*** Opening of Page excerpt ***

# Mikado wobble



## itsmcgee (Jan 4, 2008)

What would cause my power block on an Aeisto Craft Mikado to wobble as it goes down the track. Two of mine do not the third one which by the way is a new replacement block wobbles from side to side. All the wheels seem to be quarter quite well. Please advise how I can eliminate this.


----------



## Jerry Barnes (Jan 2, 2008)

Might check the gauge, they are usually out of gauge.


----------



## Greg Elmassian (Jan 3, 2008)

Also, it could have been misassembled in the factory, put it on it's back. One of the 4 wheel pairs should be rigid, i.e. will not twist from side to side. 

Let us know what you find out. Check my site or use an aristo gauge on the wheelsets. 

Regards, Greg


----------



## Nicholas Savatgy (Dec 17, 2008)

*OOOOOOOOO No not again, this just cant happen, with a NEW motor block none the less............................... i would double check the quartering just to make sure







*


----------



## Greg Elmassian (Jan 3, 2008)

The wobble is normally too many "loose" gearboxes... there should be a thick neoprene pad between one gearbox and the housing inside. If you remove it, there is nothing to re-center the loco gearboxes and the loco will tilt to one side or the other. This has been observed in the diesels also. 

Aristo locos are almost always too narrow on the back to back, and thus the gauge. This actually gives too much play between the rails. If the unusual has happened, and the wheel spacing is too wide, then it can "Walk up out of the rails". I have a loco that does that, but it's because I set the proper back to back. The excessive flange thickness caused too wide of a gauge on the wheelsets. 

Measure and observe and we will see. 

Regards, Greg


----------



## Schlosser (Jan 2, 2008)

I built an HO 0-6-0 (Roundhouse) from a kit back in 1950. It had a worm, with no end bearing, powering a worm gear on one of the axles. It wobbled nicely down the track at slow speed, just as a switcher on unlevel track would do in a yard. Looked great. 

I always thought that one or more of the drive wheels were out of round compared to the axle it was on and made no attempt to 'improve' it. 

Most slow lumbering locos I saw on uneven track couldn't help 'wobbling'. 

Art


----------



## Greg Elmassian (Jan 3, 2008)

There are specific problems with Aristo locos, and this problem has been seen many times. It's documented in a fair number of places including the Aristo site. 

Regards, Greg


----------



## Torby (Jan 2, 2008)

My little 0-4-0's will get a nice waddle whenever one of the axels slips a tooth. Happens easily in a derailment.


----------



## aceinspp (Jan 2, 2008)

If your not into repairing I'd send it back to AC. You can send just the brick if you know how to remove. Later RJD


----------



## itsmcgee (Jan 4, 2008)

Thanks RJD that is the best plan I have heard yet as I have tried the easy fixes with no results.


----------

*** Close of Page excerpt ***
*** Opening of Recorded data ***

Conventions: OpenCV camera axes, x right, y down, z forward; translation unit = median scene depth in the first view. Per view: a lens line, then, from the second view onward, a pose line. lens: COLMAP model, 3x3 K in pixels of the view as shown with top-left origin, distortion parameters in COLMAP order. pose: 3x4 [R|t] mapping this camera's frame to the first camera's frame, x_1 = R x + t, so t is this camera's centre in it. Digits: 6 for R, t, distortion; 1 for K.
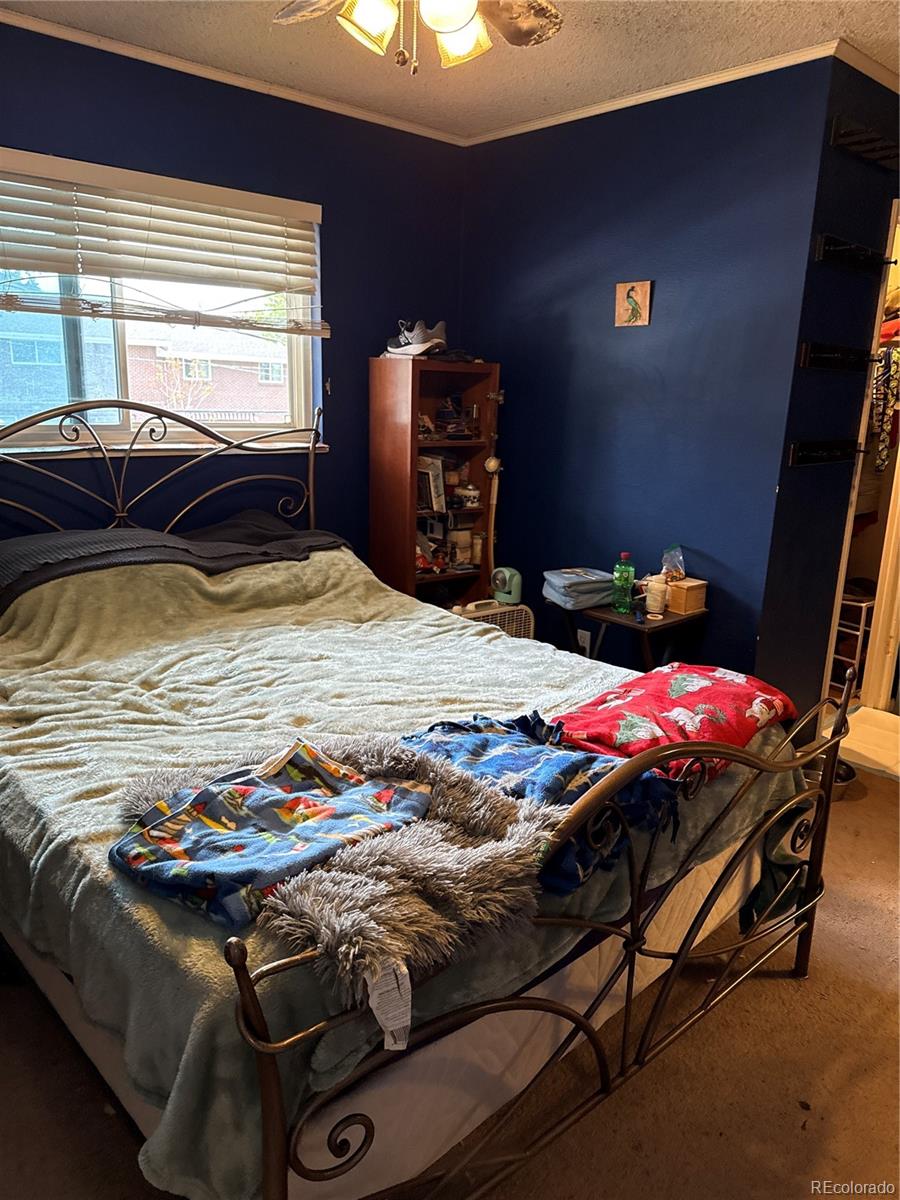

*** Close of Recorded data ***

Exercise → In the Mikado wobble thread, what does Greg Elmassian say should sit between one gearbox and the housing?

Written solution → A thick neoprene pad.